7 Comments

Secondary question on Dunbar: What is your stance on the 5-15-50-150 "Dunbar's Circle"? Are they effective identification of empathy size, size of effective teamwork, and so on? Would the Quadratic scaling theory apply to this layering as well?

Expand full comment

I enjoyed this. My one side note would be towards the end: new mediums do destroy primacy of old ones, but also weaken past mental gifts that we took for granted. Now of course, older people are biased: I don't think that, say, the diminishment of radio as a medium is correlated to how today's young people hate talking on the phone. But I do think that social media is changing the way our memory works and the way we can size up sources of information for veracity. And the two issues may even be related. I look forward to future posts!

Expand full comment

Very interesting to think through. One note though; Grammatical error: "Nature and human experience answers in the affirmative: we gossip." The "and" makes it a compound subject, requiring the plural "answer" rather than the singular "answers."

Expand full comment

It's nice to see you stretch your legs on this topic a in long-form format - I see you hint about it a lot on Twitter, but it's not close enough to my wheelhouse for me to follow the hints without this kind of more detailed exploration :)

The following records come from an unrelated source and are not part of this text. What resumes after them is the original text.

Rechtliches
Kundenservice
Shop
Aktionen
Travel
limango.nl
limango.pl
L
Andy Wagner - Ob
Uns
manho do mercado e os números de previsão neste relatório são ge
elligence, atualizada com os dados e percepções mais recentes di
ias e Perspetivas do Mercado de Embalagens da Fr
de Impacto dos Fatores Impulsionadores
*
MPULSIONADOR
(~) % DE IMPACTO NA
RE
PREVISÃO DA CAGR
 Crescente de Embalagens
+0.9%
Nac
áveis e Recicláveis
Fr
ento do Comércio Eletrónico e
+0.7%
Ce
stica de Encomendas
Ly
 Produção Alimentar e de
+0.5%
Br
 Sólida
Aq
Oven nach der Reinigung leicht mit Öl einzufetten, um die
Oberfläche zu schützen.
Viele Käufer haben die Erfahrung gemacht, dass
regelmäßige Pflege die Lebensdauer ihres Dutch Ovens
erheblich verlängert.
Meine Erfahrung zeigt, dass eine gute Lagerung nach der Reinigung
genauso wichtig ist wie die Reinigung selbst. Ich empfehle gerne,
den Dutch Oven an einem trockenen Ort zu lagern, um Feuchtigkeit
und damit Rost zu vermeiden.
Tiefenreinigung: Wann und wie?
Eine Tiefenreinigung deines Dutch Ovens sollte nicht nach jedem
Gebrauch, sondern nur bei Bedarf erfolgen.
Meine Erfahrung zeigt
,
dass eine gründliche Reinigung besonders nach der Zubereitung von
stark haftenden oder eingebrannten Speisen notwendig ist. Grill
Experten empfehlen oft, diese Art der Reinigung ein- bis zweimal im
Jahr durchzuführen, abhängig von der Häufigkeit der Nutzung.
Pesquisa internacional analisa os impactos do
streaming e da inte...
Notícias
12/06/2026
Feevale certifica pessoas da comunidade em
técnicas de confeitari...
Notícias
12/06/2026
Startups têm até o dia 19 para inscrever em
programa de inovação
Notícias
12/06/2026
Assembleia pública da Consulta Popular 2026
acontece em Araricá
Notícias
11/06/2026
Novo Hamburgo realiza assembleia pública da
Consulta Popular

There's a bit I don't follow, though - "Social beliefs leak far too much information into our (presumptively) asocial ones."

I think I'm with you through most of that section. I've definitely caught myself reading a tweet, thinking something like "I *think* I agree with this, but I can't really tell what they mean" and, just as you describe, clicking over to their profile to figure out something approximately like "who is this person and what other things do they believe" to fill in the gaps around what they probably meant in the first message.

What would be an example of a social belief leaking information into an asocial one as a result of experiences like that?